Um termo de cooperação técnica foi assinado na quinta-feira para estimular a implantação, no Estado de São Paulo, de um mercado pioneiro de créditos de poluentes no Brasil. O acordo foi firmado entre a BM&FBovespa, a Companhia Ambiental do Estado de São Paulo (Cetesb), a Federação das Indústrias de São Paulo (Fiesp) e a Agência Paulista de Promoção de Investimentos e Competitividade (Investe São Paulo).

 

De acordo com o coordenador técnico do convênio por parte da Cetesb, Carlos Eduardo Komatsu, o mecanismo leva em conta apenas os poluentes regulamentados pela resolução nº 3 do Conselho Nacional do Meio Ambiente (Conama), entre eles o óxido de enxofre, os óxidos de nitrogênio, os compostos orgânicos voláteis e o monóxido de carbono. Não considera o dióxido de carbono, que ainda não tem regulamentação específica nem mercado definido no Brasil.

 

Por enquanto, a assinatura de um termo de cooperação técnica significa que os quatro participantes trabalharão em conjunto para encontrar o melhor modelo de mercado de créditos de poluentes para O Estado de São Paulo, definir as regras e as funções de cada organização para a implantação desse mecanismo. A ideia é a criação de uma estrutura de mercado semelhante a que já existe em relação a créditos de carbono, que no Brasil ainda é um mercado voluntário, ou seja, as empresas participantes não têm metas obrigatórias de redução das emissões a cumprir.

 

Komatsu explica que o mercado visa melhorar a qualidade do ar nas chamadas áreas saturadas definidas no relatório de qualidade do ar do Estado de São Paulo, que é realizado pela Cetesb e pode ser conferido na página na internet da companhia. As áreas saturadas são os pontos do Estado em que o nível de concentração de gases poluentes compromete a atmosfera. É o caso do ozônio.
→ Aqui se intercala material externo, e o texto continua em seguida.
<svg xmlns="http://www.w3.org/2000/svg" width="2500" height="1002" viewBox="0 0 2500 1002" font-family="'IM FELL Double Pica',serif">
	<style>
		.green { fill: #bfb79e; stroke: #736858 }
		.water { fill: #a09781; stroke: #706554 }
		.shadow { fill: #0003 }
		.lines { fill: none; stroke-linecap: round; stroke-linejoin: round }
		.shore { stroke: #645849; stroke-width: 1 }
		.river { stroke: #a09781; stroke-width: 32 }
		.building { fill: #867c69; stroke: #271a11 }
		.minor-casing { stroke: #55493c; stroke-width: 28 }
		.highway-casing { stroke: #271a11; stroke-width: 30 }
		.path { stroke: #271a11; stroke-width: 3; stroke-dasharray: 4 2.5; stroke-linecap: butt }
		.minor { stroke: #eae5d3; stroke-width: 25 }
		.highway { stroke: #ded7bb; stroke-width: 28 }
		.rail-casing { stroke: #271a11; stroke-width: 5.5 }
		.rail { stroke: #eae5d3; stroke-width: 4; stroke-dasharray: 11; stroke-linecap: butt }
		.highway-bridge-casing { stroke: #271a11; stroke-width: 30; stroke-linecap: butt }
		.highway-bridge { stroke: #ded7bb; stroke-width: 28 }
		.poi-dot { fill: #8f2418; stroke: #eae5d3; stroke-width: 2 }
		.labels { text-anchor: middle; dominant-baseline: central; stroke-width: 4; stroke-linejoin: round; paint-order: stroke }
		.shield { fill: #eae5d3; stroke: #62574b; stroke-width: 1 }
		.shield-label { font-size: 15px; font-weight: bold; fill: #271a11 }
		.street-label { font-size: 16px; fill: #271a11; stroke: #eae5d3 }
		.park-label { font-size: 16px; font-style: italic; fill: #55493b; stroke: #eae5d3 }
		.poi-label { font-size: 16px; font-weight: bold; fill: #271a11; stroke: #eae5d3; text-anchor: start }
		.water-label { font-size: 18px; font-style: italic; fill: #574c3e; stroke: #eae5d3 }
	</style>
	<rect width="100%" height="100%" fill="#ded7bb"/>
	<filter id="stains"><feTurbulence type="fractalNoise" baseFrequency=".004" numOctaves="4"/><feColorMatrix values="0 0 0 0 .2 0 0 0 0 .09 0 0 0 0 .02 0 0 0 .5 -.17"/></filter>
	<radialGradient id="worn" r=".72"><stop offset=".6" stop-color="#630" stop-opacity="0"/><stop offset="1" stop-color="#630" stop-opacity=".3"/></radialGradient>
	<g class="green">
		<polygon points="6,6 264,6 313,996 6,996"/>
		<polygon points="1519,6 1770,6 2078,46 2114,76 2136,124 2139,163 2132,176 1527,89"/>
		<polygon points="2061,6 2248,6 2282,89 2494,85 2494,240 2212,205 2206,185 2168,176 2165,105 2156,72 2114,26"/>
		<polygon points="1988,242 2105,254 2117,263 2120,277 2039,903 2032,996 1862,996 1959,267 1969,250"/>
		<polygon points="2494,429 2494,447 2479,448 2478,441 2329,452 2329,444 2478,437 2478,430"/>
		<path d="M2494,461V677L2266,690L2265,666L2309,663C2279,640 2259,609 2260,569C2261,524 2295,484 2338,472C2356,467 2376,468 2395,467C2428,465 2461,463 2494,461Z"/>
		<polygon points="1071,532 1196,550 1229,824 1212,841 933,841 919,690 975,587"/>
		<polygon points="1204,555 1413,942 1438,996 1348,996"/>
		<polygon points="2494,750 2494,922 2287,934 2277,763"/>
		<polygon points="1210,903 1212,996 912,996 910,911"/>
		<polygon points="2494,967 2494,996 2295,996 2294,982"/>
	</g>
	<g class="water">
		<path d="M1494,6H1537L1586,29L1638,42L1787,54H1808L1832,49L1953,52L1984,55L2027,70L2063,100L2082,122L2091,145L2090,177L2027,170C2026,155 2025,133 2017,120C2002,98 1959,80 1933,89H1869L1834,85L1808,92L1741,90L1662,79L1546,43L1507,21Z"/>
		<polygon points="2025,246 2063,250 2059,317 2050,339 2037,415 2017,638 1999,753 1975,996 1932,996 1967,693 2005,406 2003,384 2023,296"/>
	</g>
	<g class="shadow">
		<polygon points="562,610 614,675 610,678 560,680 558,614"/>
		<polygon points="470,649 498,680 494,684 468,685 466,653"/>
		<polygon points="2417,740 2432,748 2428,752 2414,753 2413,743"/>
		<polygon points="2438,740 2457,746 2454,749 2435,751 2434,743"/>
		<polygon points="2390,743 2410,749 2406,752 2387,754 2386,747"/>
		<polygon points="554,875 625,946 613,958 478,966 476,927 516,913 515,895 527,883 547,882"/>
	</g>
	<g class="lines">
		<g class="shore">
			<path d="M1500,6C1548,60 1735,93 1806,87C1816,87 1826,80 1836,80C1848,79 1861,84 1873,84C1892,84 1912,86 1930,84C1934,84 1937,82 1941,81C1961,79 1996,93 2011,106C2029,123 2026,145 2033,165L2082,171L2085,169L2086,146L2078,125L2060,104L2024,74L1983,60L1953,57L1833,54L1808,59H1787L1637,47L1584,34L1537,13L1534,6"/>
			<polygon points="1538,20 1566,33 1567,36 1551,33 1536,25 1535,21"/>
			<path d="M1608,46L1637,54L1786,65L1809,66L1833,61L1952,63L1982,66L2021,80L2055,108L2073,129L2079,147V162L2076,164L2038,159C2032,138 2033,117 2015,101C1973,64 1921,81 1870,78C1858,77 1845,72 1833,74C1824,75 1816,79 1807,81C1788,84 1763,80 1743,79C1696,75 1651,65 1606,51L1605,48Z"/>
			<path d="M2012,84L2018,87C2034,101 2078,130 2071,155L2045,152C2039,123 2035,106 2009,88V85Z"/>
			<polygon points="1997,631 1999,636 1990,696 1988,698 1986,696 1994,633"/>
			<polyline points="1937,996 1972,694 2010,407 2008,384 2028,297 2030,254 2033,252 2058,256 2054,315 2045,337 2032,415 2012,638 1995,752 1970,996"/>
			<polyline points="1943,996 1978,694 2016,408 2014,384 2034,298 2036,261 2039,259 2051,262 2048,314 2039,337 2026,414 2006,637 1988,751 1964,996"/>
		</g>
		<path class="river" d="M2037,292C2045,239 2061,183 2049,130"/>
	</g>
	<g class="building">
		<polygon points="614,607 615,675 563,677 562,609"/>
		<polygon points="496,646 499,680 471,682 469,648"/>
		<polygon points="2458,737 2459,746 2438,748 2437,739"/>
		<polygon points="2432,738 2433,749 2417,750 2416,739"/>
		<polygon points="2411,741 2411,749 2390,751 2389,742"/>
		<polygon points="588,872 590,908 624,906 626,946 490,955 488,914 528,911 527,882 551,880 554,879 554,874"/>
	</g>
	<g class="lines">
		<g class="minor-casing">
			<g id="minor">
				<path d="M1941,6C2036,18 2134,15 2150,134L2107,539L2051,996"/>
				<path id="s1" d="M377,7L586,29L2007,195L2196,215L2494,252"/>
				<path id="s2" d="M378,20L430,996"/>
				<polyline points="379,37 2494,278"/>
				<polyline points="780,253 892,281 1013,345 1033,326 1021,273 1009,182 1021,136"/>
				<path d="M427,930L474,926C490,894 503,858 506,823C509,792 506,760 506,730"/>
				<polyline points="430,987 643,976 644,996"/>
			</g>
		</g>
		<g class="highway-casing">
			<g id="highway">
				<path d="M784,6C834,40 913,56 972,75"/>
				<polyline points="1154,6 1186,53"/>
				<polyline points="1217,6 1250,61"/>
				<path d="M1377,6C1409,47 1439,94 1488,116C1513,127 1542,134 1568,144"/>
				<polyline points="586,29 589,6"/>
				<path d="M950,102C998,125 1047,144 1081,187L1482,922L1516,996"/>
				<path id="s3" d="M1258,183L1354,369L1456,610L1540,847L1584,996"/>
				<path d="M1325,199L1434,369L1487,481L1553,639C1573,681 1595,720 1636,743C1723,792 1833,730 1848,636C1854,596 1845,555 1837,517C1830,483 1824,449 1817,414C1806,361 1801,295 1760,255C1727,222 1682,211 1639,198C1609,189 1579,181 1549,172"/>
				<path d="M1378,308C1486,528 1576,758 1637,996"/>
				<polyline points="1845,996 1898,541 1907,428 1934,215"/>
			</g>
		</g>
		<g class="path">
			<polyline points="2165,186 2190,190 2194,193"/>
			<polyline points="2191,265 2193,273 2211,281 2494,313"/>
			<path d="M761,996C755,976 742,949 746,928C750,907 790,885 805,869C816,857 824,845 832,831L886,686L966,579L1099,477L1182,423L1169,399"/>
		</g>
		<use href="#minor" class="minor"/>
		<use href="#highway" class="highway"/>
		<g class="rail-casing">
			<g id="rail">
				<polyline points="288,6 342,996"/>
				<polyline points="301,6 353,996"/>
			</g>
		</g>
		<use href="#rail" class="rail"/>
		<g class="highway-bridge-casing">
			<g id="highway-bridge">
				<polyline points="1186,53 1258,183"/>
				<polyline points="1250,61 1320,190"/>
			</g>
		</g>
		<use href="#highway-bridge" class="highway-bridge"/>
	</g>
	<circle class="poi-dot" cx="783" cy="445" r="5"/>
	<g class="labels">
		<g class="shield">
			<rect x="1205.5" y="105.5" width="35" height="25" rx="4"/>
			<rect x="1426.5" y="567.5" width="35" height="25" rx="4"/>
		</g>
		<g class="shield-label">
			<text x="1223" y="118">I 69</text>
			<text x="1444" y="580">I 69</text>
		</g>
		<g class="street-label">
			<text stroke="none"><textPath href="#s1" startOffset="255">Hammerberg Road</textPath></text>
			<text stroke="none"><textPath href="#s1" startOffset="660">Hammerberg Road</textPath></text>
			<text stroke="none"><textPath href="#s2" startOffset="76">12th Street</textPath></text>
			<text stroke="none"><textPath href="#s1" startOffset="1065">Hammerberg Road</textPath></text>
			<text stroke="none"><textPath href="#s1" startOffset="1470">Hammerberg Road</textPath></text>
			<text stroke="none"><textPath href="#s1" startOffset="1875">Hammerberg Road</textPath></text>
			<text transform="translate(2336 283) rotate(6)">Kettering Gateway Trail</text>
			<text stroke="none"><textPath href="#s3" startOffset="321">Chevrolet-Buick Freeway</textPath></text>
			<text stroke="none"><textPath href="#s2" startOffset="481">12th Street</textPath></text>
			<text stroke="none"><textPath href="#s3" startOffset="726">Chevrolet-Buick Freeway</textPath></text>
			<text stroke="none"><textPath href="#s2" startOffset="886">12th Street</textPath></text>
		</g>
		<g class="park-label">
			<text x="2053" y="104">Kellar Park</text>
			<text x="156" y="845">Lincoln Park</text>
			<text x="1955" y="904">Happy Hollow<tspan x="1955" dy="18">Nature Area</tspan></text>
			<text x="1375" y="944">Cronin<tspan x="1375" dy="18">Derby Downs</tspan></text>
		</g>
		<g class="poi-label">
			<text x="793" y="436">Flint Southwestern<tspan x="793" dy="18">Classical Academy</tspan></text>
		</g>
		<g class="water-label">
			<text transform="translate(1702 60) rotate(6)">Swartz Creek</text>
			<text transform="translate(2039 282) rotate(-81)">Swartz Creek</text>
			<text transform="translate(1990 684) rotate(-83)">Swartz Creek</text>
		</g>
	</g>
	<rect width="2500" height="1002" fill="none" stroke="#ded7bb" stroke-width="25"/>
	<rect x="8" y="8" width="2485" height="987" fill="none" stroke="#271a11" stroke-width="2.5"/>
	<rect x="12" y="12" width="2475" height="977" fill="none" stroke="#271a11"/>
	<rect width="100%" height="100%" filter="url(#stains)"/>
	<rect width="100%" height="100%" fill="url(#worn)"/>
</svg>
Esse gás poluente apresenta concentração saturada em pelo menos 13 regiões do Estado de São Paulo, de acordo com o relatório, compreendendo mais de cem municípios.

 

O mecanismo será destinado a novas indústrias que pretendem se instalar nos locais de extrema poluição atmosférica. O decreto nº 50.753 de 2006, da Cetesb, determina que essas empresas precisam realizar a compensação de suas emissões correspondentes à saturação da área. "O licenciamento de grandes indústrias em áreas saturadas vai exigir que essas empresas façam compensação de suas emissões para poder se instalar na região", diz. "Essa nova fonte vai precisar buscar um parceiro na área desejada que tenha reduzido emissões e possa vender ou transferir créditos."

 

O papel da BM&FBovespa nesse convênio é justamente de ser o intermediário entre as empresas que reduziram emissões e aquelas que precisam comprar créditos de compensação. De um lado, pode vender ou transferir créditos qualquer empresa que teve cortes de emissões, até pequenos negócios, como uma tinturaria. Mas o interesse de compra virá majoritariamente das grandes poluidoras. "Quem vai precisar comprar créditos para compensar suas emissões são as grandes empresas, como refinarias de petróleo, indústria automobilística, papel e celulose, grandes siderúrgicas, empresas do ramo do cimento ou do vidro."

 

De acordo com Komatsu, o modelo de mercado que se pretende criar no Estado é inspirado no mercado nacional que já existe nos Estados Unidos. No Brasil, se a iniciativa der certo, o mercado de créditos de poluentes de São Paulo será pioneiro no ramo.

 

O termo de cooperação técnica assinado entre as organizações para a criação do novo mercado tem uma validade de um ano, podendo ser extendido se necessário. Neste momento, as instituições estão avaliando as funções de cada uma. Haverá a realização de seminários com especialistas dos Estados Unidos e de outros lugares para compartilhar experiências nessa atividade.